Dan Kemp, founder of investment consultancy Portfolio Thinking, said markets are entering a phase where investors increasingly assume today’s extraordinary growth rates will continue far into the future.
Historically, however, periods of extremely high profitability tend to attract competition, which eventually reduces returns across the sector.
The debate now centers on whether artificial intelligence represents a truly transformational “secular” growth trend that can continue expanding regardless of broader economic cycles, or whether the industry may eventually experience slower adoption and declining profitability.
For now, earnings growth continues to support the bullish case, but analysts are watching closely for signs of moderation.
Some experts believe the greatest risk to AI growth may not come from economic slowdowns or weakening demand, but from physical limitations tied to computing capacity and infrastructure.
Sophie Huynh, portfolio manager at BNP Paribas Asset Management, warned that the pace of AI adoption may become uneven because of shortages in processing power and token availability.
Tokens are the computational units consumed when AI models process requests, generate outputs, or complete tasks. As AI usage expands globally, demand for tokens and computing resources has surged dramatically.
Several major AI companies have already begun rationing access or limiting usage in certain areas because supply is struggling to keep pace with demand.
At the same time, shortages involving advanced chips, energy supply, cooling systems, and data center construction could create bottlenecks that slow future expansion.
This means the next stage of the AI race may depend just as much on infrastructure development as on software innovation itself.
Technology’s dominance in modern markets has grown so extensive that many strategists now describe the sector as the foundation of nearly every major investment trend.
According to J.P. Morgan Private Bank, tech is increasingly viewed as both a growth trade and a defensive trade at the same time — something rarely seen in previous market cycles.

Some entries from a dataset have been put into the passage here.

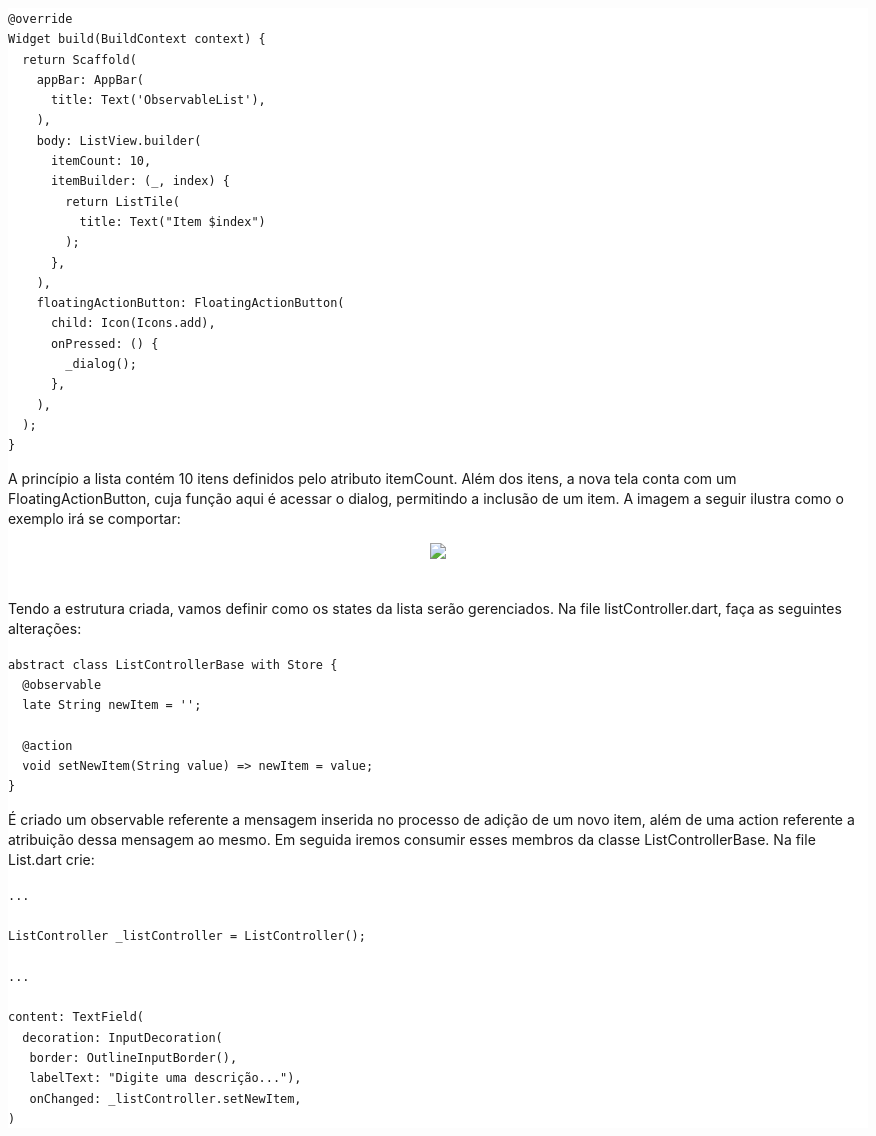     @override
    Widget build(BuildContext context) {
      return Scaffold(
        appBar: AppBar(
          title: Text('ObservableList'),
        ),
        body: ListView.builder(
          itemCount: 10,
          itemBuilder: (_, index) {
            return ListTile(
              title: Text("Item $index")
            );
          },
        ),
        floatingActionButton: FloatingActionButton(
          child: Icon(Icons.add),
          onPressed: () {
            _dialog();
          },
        ),
      );
    }

A princípio a lista contém 10 itens definidos pelo atributo itemCount. Além dos itens, a nova tela conta com um FloatingActionButton, cuja função aqui é acessar o dialog, permitindo a inclusão de um item. A imagem a seguir ilustra como o exemplo irá se comportar:

<div align="center">
  <img width="85%" src="https://user-images.githubusercontent.com/61476935/164062770-3f07cda5-e541-4869-bf7d-1aade726a5dd.gif">
</div>
<br>

Tendo a estrutura criada, vamos definir como os states da lista serão gerenciados. Na file listController.dart, faça as seguintes alterações:

    abstract class ListControllerBase with Store {
      @observable
      late String newItem = '';
    
      @action
      void setNewItem(String value) => newItem = value;
    }

É criado um observable referente a mensagem inserida no processo de adição de um novo item, além de uma action referente a atribuição dessa mensagem ao mesmo. Em seguida iremos consumir esses membros da classe ListControllerBase. Na file List.dart crie:

    ...
    
    ListController _listController = ListController();

    ...
    
    content: TextField(
      decoration: InputDecoration(
       border: OutlineInputBorder(),
       labelText: "Digite uma descrição..."),
       onChanged: _listController.setNewItem,
    )
  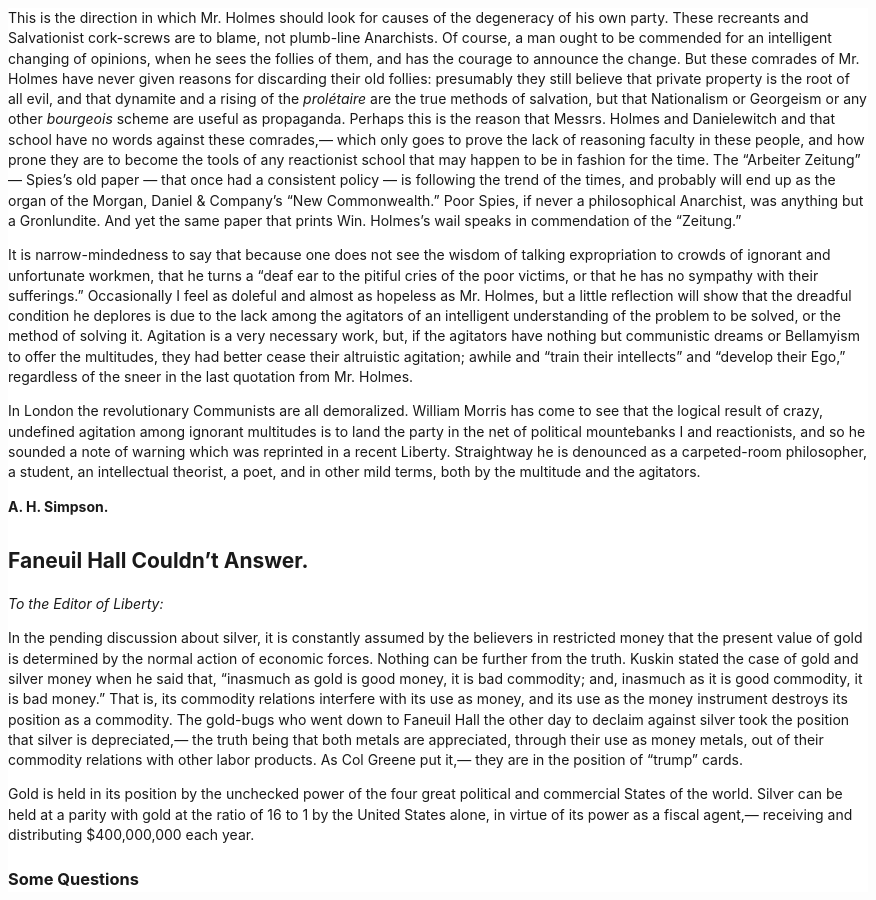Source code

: This is the direction in which Mr. Holmes should look for causes of the degeneracy of his own party. These recreants and Salvationist cork-screws are to blame, not plumb-line Anarchists. Of course, a man ought to be commended for an intelligent changing of opinions, when he sees the follies of them, and has the courage to announce the change. But these comrades of Mr. Holmes have never given reasons for discarding their old follies: presumably they still believe that private property is the root of all evil, and that dynamite and a rising of the *prolétaire* are the true methods of salvation, but that Nationalism or Georgeism or any other *bourgeois* scheme are useful as propaganda. Perhaps this is the reason that Messrs. Holmes and Danielewitch and that school have no words against these comrades,— which only goes to prove the lack of reasoning faculty in these people, and how prone they are to become the tools of any reactionist school that may happen to be in fashion for the time. The “Arbeiter Zeitung” — Spies’s old paper — that once had a consistent policy — is following the trend of the times, and probably will end up as the organ of the Morgan, Daniel & Company’s “New Commonwealth.” Poor Spies, if never a philosophical Anarchist, was anything but a Gronlundite. And yet the same paper that prints Win. Holmes’s wail speaks in commendation of the “Zeitung.”

It is narrow-mindedness to say that because one does not see the wisdom of talking expropriation to crowds of ignorant and unfortunate workmen, that he turns a “deaf ear to the pitiful cries of the poor victims, or that he has no sympathy with their sufferings.” Occasionally I feel as doleful and almost as hopeless as Mr. Holmes, but a little reflection will show that the dreadful condition he deplores is due to the lack among the agitators of an intelligent understanding of the problem to be solved, or the method of solving it. Agitation is a very necessary work, but, if the agitators have nothing but communistic dreams or Bellamyism to offer the multitudes, they had better cease their altruistic agitation; awhile and “train their intellects” and “develop their Ego,” regardless of the sneer in the last quotation from Mr. Holmes.

In London the revolutionary Communists are all demoralized. William Morris has come to see that the logical result of crazy, undefined agitation among ignorant multitudes is to land the party in the net of political mountebanks I and reactionists, and so he sounded a note of warning which was reprinted in a recent Liberty. Straightway he is denounced as a carpeted-room philosopher, a student, an intellectual theorist, a poet, and in other mild terms, both by the multitude and the agitators.

**A\. H\. Simpson.**

## Faneuil Hall Couldn’t Answer.

*To the Editor of Liberty:*

In the pending discussion about silver, it is constantly assumed by the believers in restricted money that the present value of gold is determined by the normal action of economic forces. Nothing can be further from the truth. Kuskin stated the case of gold and silver money when he said that, “inasmuch as gold is good money, it is bad commodity; and, inasmuch as it is good commodity, it is bad money.” That is, its commodity relations interfere with its use as money, and its use as the money instrument destroys its position as a commodity. The gold-bugs who went down to Faneuil Hall the other day to declaim against silver took the position that silver is depreciated,— the truth being that both metals are appreciated, through their use as money metals, out of their commodity relations with other labor products. As Col Greene put it,— they are in the position of “trump” cards.

Gold is held in its position by the unchecked power of the four great political and commercial States of the world. Silver can be held at a parity with gold at the ratio of 16 to 1 by the United States alone, in virtue of its power as a fiscal agent,— receiving and distributing $400,000,000 each year.

### Some Questions
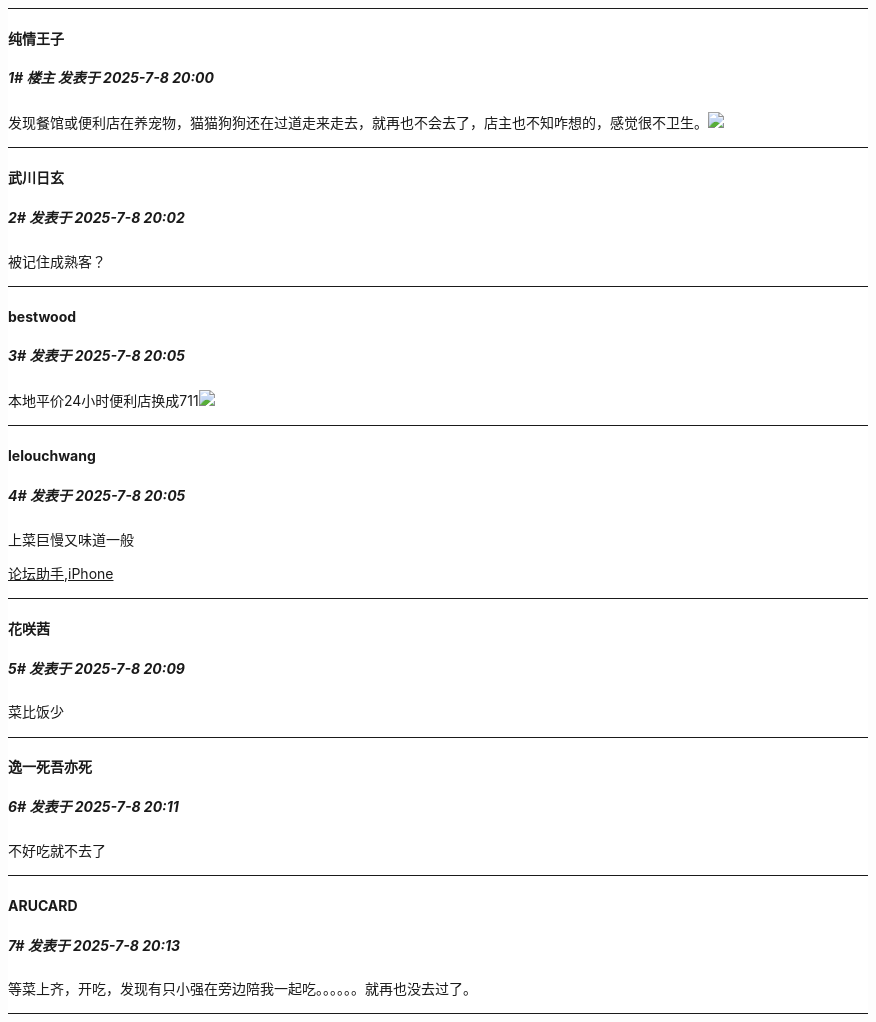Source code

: ﻿
*****

####  纯情王子  
##### 1#       楼主       发表于 2025-7-8 20:00

发现餐馆或便利店在养宠物，猫猫狗狗还在过道走来走去，就再也不会去了，店主也不知咋想的，感觉很不卫生。<img src="https://static.stage1st.com/image/smiley/face2017/002.png" referrerpolicy="no-referrer">

*****

####  武川日玄  
##### 2#       发表于 2025-7-8 20:02

被记住成熟客？

*****

####  bestwood  
##### 3#       发表于 2025-7-8 20:05

本地平价24小时便利店换成711<img src="https://static.stage1st.com/image/smiley/face2017/002.png" referrerpolicy="no-referrer">

*****

####  lelouchwang  
##### 4#       发表于 2025-7-8 20:05

上菜巨慢又味道一般

[论坛助手,iPhone](https://stage1st.com/2b//forum.php?mod=viewthread&amp;tid=2029836)

*****

####  花咲茜  
##### 5#       发表于 2025-7-8 20:09

菜比饭少

*****

####  逸一死吾亦死  
##### 6#       发表于 2025-7-8 20:11

不好吃就不去了

*****

####  ARUCARD  
##### 7#       发表于 2025-7-8 20:13

等菜上齐，开吃，发现有只小强在旁边陪我一起吃。。。。。。就再也没去过了。

*****
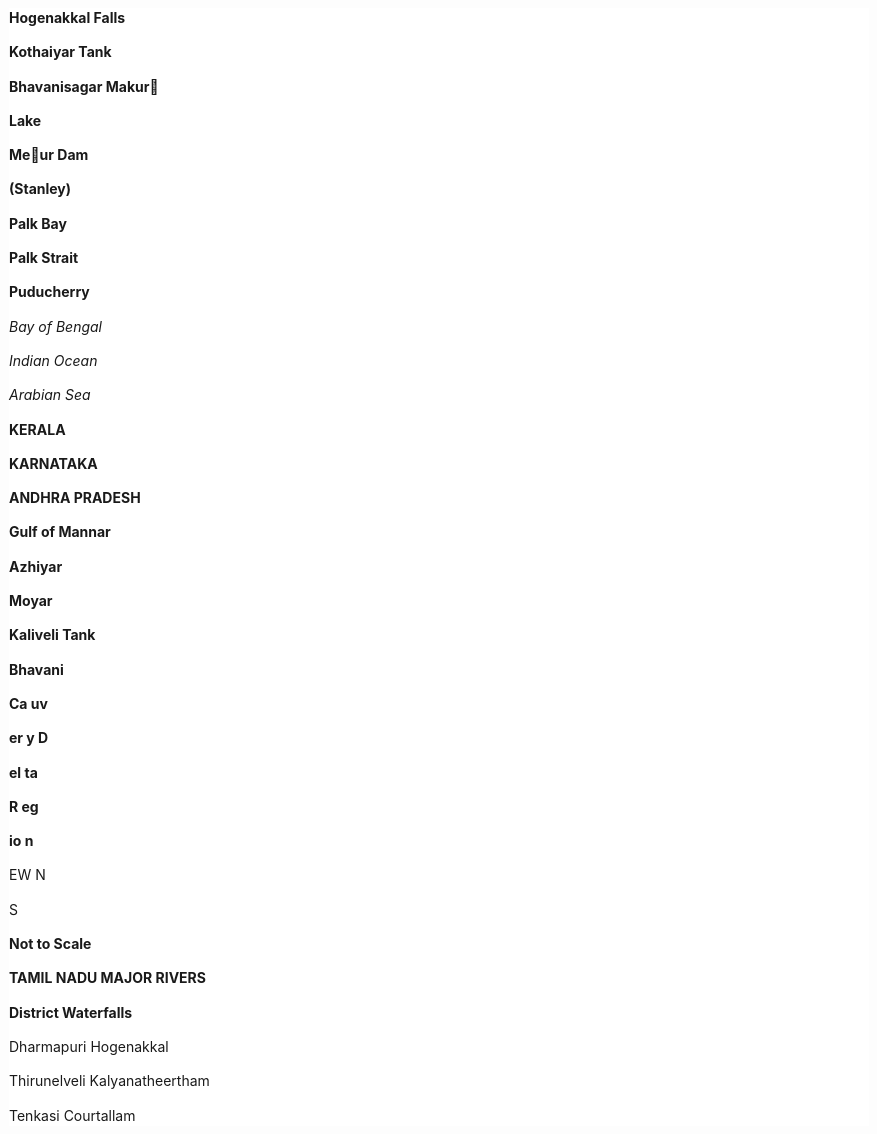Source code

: **Hogenakkal Falls**

**Kothaiyar Tank**

**Bhavanisagar Makur**

**Lake**

**Meur Dam**

**(Stanley)**

**Palk Bay**

**Palk Strait**

**Puducherry**

_Bay of Bengal_

_Indian Ocean_

_Arabian Sea_

**KERALA**

**KARNATAKA**

**ANDHRA PRADESH**

**Gulf of Mannar**

**Azhiyar**

**Moyar**

**Kaliveli Tank**

**Bhavani**

**Ca uv**

**er y D**

**el ta**

**R eg**

**io n**

EW N

S

**Not to Scale**

**TAMIL NADU MAJOR RIVERS**

**District Waterfalls**

Dharmapuri Hogenakkal

Thirunelveli Kalyanatheertham

Tenkasi Courtallam
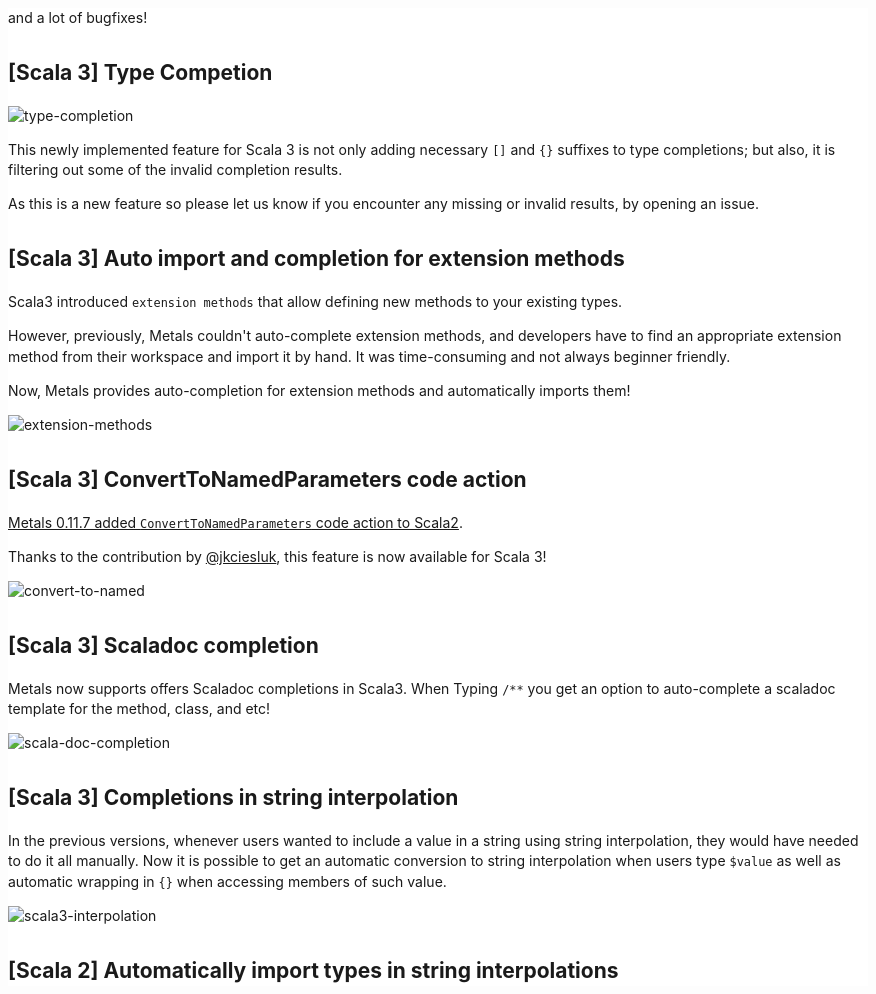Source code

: and a lot of bugfixes!

## [Scala 3] Type Competion

![type-completion](https://i.imgur.com/7kDzoLs.gif)

This newly implemented feature for Scala 3 is not only adding necessary `[]` and `{}` suffixes to type completions; but also, it is filtering out some of the invalid completion results.

As this is a new feature so please let us know if you encounter any missing or invalid results, by opening an issue.

## [Scala 3] Auto import and completion for extension methods

Scala3 introduced `extension methods` that allow defining new methods to your existing types.

However, previously, Metals couldn't auto-complete extension methods, and developers have to find an appropriate extension method from their workspace and import it by hand. It was time-consuming and not always beginner friendly.

Now, Metals provides auto-completion for extension methods and automatically imports them!

![extension-methods](https://i.imgur.com/EAbVHeH.gif)

## [Scala 3] ConvertToNamedParameters code action

[Metals 0.11.7 added `ConvertToNamedParameters` code action to Scala2](https://scalameta.org/metals/blog/2022/07/04/aluminium#scala-2-add-converttonamedarguments-code-action).

Thanks to the contribution by [@jkciesluk](https://github.com/jkciesluk), this feature is now available for Scala 3!

![convert-to-named](https://i.imgur.com/9i7MWoQ.gif)

## [Scala 3] Scaladoc completion

Metals now supports offers Scaladoc completions in Scala3. When Typing `/**` you get an option to auto-complete a scaladoc template for the method, class, and etc!

![scala-doc-completion](https://i.imgur.com/MEJUXr3.gif)

## [Scala 3] Completions in string interpolation

In the previous versions, whenever users wanted to include a value in a string using string interpolation, they would have needed to do it all manually. Now it is possible to get an automatic conversion to string interpolation when users type `$value` as well as automatic wrapping in `{}` when accessing members of such value.

![scala3-interpolation](https://i.imgur.com/EyFKpiv.gif)

## [Scala 2] Automatically import types in string interpolations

When investors seek exposure to AI, they buy tech stocks. When they want companies with strong balance sheets and large cash reserves, they buy tech. When investors look for earnings growth, sustainability, innovation, or long-term capital expenditure themes, technology companies often remain the primary destination for capital.
Kriti Gupta, global investment strategist at J.P. Morgan Private Bank, noted that technology has effectively become “the answer to everything and everyone” in today’s market environment.
That broad investor dependence on tech explains why the sector continues attracting enormous inflows even during periods of volatility, inflation concerns, or geopolitical uncertainty.
Although tech valuations remain elevated compared to many traditional sectors, analysts increasingly believe the earnings power of AI-driven companies may justify those premiums over the long term.
The combination of falling valuation multiples, accelerating profits, expanding infrastructure spending, and sustained global AI adoption has strengthened confidence across much of Wall Street.
At the same time, volatility earlier in 2026 pushed several major AI-related stocks well below their record highs, creating what many strategists now view as more attractive entry levels for investors willing to take a long-term approach.
While risks surrounding competition, infrastructure limits, regulation, and economic conditions remain significant, many analysts argue that artificial intelligence is still in the early stages of a multiyear transformation that could reshape industries worldwide.
For investors, the biggest question is no longer whether AI will influence the global economy — but whether current technology leaders can maintain their dominance as the race accelerates even further.